═══ SOURCE DATA

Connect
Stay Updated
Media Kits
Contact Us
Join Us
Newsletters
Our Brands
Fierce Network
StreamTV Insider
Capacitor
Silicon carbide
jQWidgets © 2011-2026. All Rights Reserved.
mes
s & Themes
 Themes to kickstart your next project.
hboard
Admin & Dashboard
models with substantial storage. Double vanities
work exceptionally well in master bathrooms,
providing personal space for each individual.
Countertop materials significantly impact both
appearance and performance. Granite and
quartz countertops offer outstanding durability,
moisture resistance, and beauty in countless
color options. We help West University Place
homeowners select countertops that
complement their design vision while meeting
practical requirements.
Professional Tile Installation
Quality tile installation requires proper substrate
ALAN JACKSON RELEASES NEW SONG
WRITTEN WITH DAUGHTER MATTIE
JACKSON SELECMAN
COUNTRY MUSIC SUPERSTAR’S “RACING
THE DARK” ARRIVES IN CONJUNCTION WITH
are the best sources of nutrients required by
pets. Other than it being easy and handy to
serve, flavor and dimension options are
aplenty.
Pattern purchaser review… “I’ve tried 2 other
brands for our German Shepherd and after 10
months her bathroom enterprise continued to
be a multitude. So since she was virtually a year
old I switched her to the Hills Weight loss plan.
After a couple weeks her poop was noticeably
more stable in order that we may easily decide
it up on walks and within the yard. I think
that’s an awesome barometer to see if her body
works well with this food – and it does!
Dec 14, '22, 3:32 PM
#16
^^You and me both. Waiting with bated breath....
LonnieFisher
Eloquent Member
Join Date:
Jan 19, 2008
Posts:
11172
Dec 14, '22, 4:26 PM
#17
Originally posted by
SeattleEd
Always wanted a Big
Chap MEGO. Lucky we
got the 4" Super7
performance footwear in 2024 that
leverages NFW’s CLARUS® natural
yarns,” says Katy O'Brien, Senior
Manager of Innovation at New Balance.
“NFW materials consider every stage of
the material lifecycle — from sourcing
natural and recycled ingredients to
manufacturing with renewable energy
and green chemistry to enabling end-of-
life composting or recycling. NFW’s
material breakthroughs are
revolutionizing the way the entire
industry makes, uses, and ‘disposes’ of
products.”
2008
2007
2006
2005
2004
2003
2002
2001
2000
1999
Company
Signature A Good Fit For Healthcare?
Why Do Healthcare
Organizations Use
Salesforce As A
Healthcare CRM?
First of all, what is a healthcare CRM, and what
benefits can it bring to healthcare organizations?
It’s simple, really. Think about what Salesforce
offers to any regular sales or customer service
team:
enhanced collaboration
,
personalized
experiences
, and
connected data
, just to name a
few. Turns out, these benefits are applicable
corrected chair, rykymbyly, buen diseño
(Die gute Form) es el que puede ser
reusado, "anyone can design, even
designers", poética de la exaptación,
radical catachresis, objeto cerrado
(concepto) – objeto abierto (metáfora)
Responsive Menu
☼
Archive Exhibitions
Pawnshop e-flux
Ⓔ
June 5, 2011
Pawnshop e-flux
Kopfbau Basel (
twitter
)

══════

ACTIVITY:
Retype the rows verbatim, beginning with the first line and continuing through the line that contains "models with substantial", with both of those lines included.

PROBLEM SOLUTION:
Connect
Stay Updated
Media Kits
Contact Us
Join Us
Newsletters
Our Brands
Fierce Network
StreamTV Insider
Capacitor
Silicon carbide
jQWidgets © 2011-2026. All Rights Reserved.
mes
s & Themes
 Themes to kickstart your next project.
hboard
Admin & Dashboard
models with substantial storage. Double vanities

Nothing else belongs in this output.